Ein Film von Pere Portabella; Kamera: Manuel Esteban; Musik: Carles Santos; mit Christopher Lee, Herbert Lom, Jesús Franco. 35mm, s/w, 69 min

Zum Auftakt:
Nice Time (1957) von Claude Goretta & Alain Tanner. 35mm, s/w, 18 min*
Saute ma ville (Spreng meine Stadt) (1968) von Chantal Akerman. 35mm, s/w, 13 min**
Ägypten (1997) von Kathrin Resetarits. 16mm, s/w, 11 min
 
Das erste Wort in Cuadecuc Vampir heißt Wurmfortsatz und steht zugleich für das unentwickelte Ende einer Filmrolle. Aus Aufnahmen von Christopher Lee beim Dreh zu Count Dracula schafft der katalanische Solitär Pere Portabella ein Filmpoem: eine subversive Projektion des Vampirs in die Gegenwart der Franco-Ära, gedreht in Hochkontrast-Schwarzweiß, das an zerfallende Filmkopien erinnert.

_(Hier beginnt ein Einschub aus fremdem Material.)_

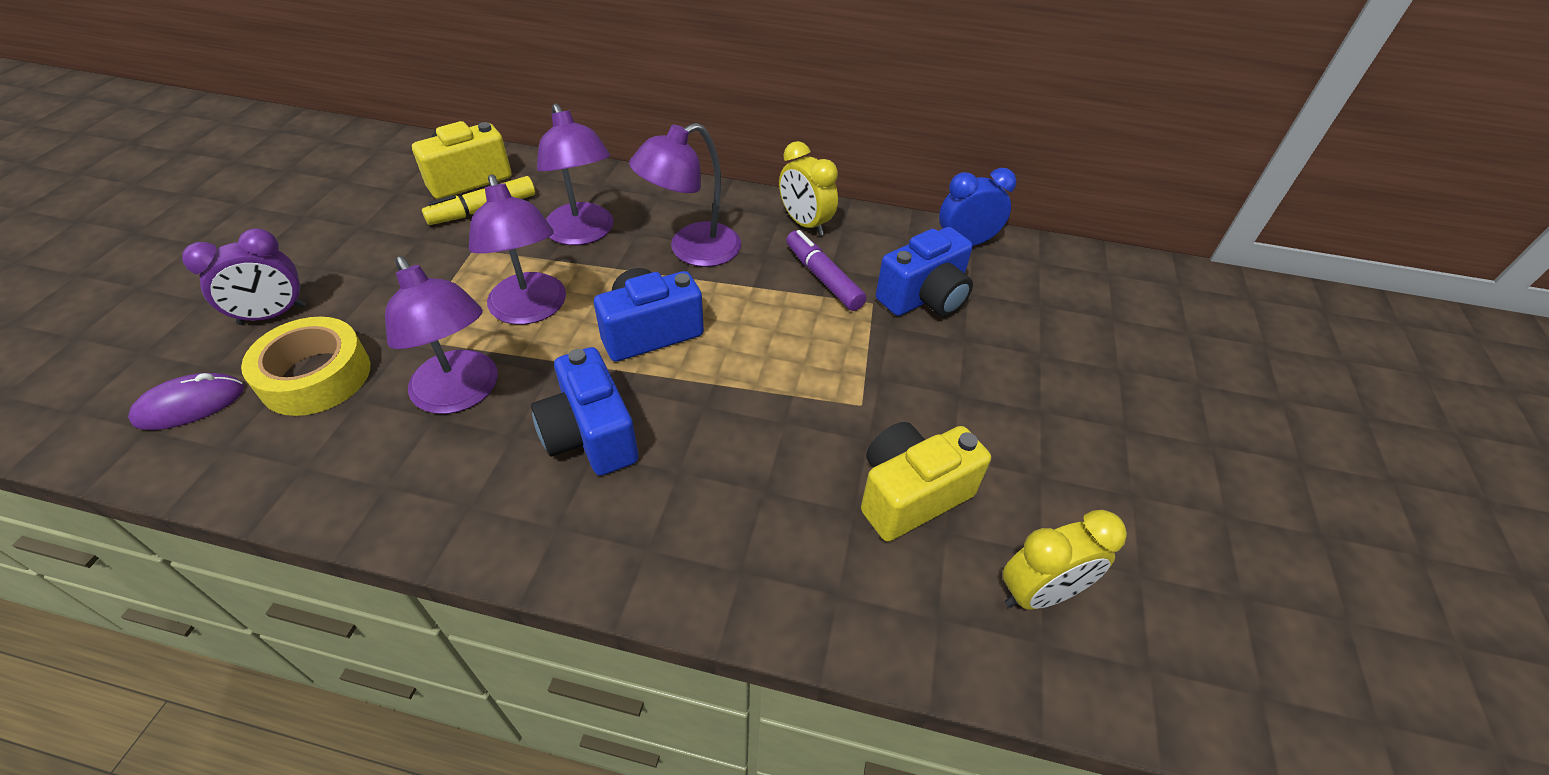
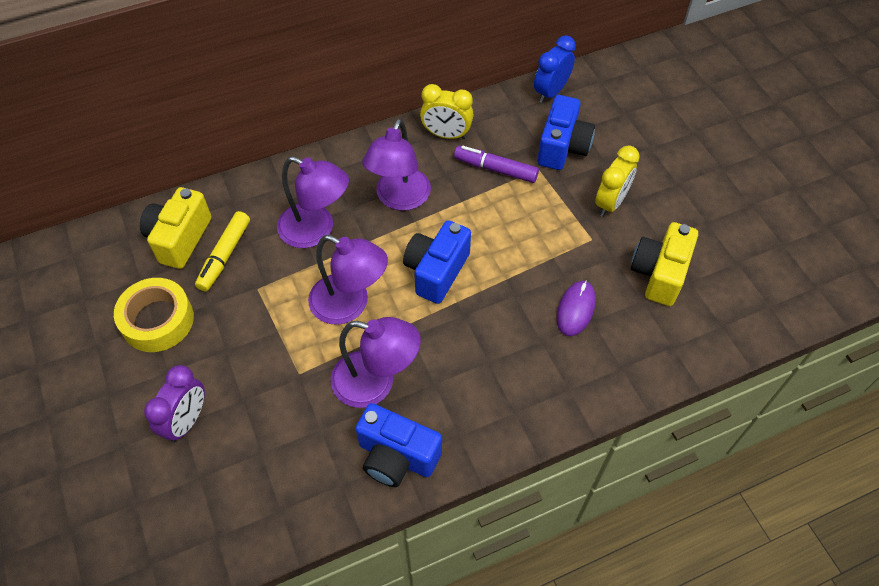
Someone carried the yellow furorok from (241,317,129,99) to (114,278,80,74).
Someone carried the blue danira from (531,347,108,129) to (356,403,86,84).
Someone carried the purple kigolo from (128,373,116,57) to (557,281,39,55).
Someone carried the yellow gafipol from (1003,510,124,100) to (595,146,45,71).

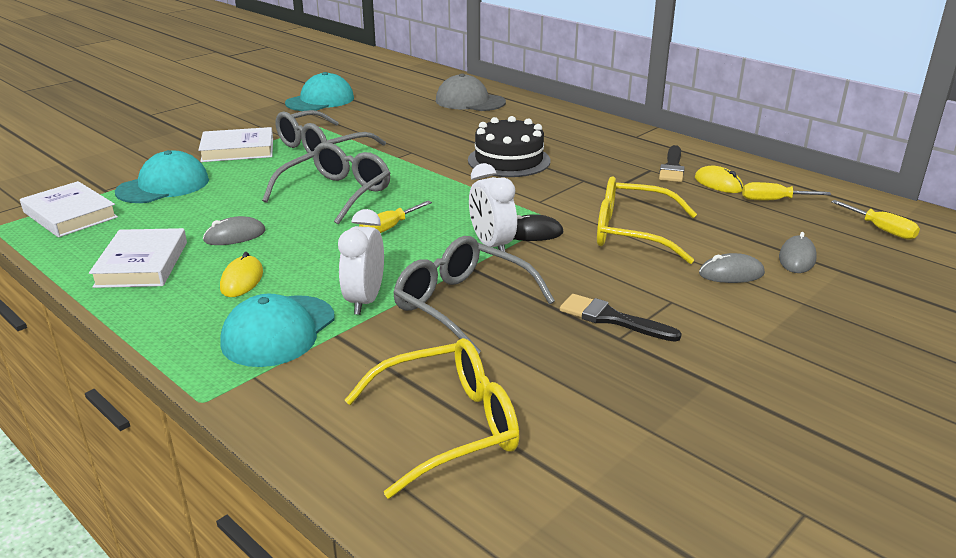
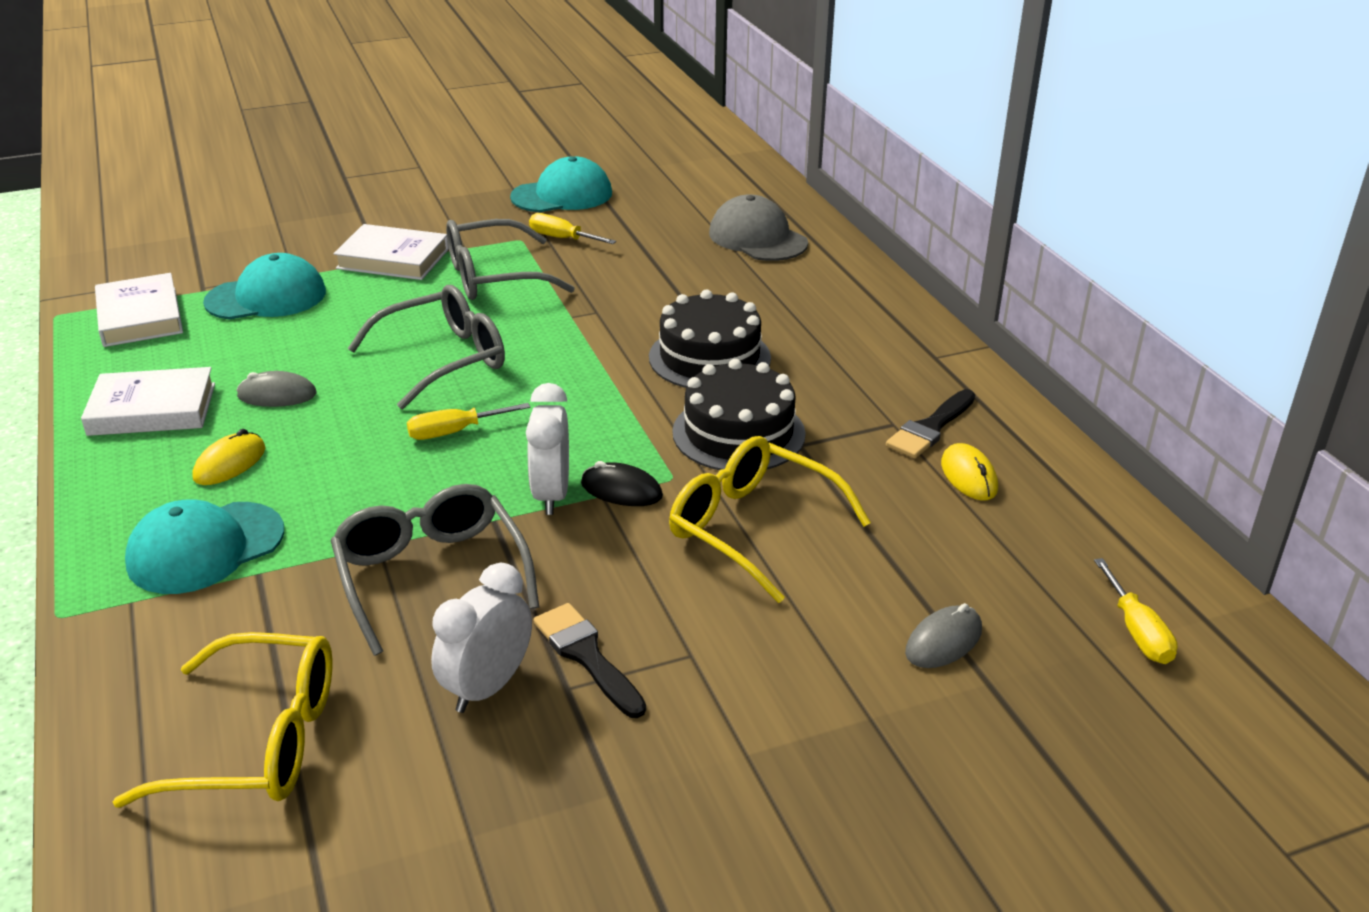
Someone rotated the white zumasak at (89,228,98,60) by 60 degrees clockwise.
Someone carried the white gafipol from (338,209,46,106) to (431,563,101,150).
Someone carried the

Traumgleiche Dokumente aus dem Echoraum zwischen Leben und Kino bietet auch der Auftakt: Nice Time ist eine wunderbare Verdichtung von 25 Samstagnächten am Piccadilly Circus, Saute ma ville ein Manifestfilm, in dem die aufgekratzte 18-jährige Regisseurin eine Selbstzerstörungsorgie veranstaltet, und Ägypten eine faszinierende Studie über verschobene Wahrnehmung, die Sprache der Gebärden und die Stimmen des Kinos. (C.H.)

Herzlichen Dank an *Karl Horwath und an **Werner Leskovar, die im Rahmen des Projekts "Filmpatenschaft" den Erwerb des betreffenden Films für die Sammlung des Filmmuseums finanziert haben.